### SHORT PROBLEM
List each line of the material below that contains the string "middle", treating uppercase and lowercase as different.

* BEGIN RECORDS PROVIDED *

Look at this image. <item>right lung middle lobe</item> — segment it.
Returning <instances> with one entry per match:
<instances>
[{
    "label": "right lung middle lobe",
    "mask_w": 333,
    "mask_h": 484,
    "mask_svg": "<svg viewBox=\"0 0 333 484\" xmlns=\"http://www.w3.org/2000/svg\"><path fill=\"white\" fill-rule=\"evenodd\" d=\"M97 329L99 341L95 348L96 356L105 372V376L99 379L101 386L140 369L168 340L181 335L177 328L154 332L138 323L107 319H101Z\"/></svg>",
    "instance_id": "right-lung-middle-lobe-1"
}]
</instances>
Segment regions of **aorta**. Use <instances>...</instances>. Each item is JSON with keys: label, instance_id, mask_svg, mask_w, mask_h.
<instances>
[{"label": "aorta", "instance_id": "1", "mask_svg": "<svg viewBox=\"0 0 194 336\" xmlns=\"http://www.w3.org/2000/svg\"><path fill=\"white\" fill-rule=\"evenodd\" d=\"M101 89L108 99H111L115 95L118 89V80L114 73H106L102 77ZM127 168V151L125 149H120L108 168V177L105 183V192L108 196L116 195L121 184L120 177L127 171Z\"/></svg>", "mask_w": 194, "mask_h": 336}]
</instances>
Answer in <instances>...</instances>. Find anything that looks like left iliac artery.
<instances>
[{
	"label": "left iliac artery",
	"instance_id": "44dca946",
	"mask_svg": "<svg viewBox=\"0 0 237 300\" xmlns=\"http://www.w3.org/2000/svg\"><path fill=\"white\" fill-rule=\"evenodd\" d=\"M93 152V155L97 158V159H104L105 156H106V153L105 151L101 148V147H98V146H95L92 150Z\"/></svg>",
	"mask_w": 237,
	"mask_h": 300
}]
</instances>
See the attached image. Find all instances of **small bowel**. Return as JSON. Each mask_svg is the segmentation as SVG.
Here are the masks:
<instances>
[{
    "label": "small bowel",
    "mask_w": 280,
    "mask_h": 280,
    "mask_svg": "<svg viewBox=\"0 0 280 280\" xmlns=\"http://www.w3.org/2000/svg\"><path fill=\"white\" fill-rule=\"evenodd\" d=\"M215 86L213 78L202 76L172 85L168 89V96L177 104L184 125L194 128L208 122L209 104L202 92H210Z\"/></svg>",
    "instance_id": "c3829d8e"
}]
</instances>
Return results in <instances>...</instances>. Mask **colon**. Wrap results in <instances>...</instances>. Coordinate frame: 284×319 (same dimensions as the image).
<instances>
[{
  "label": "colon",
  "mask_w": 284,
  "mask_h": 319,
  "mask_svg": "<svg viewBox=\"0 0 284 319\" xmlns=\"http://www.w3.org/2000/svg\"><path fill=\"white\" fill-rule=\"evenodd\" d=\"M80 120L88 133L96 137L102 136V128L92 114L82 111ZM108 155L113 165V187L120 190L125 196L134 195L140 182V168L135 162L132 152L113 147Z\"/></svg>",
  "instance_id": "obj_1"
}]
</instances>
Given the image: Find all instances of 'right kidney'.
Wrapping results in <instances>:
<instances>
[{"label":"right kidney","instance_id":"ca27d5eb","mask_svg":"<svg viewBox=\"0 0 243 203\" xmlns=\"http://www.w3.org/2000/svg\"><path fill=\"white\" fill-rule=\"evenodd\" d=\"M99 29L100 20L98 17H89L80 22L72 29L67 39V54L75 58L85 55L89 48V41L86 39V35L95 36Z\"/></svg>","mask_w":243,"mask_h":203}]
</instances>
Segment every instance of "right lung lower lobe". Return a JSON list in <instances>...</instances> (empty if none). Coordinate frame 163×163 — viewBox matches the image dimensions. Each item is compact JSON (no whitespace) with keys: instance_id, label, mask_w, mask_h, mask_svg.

* END RECORDS PROVIDED *

### ANSWER TO THIS PROBLEM
Look at this image. <item>right lung middle lobe</item> — segment it.
    "label": "right lung middle lobe",
    "instance_id": "right-lung-middle-lobe-1"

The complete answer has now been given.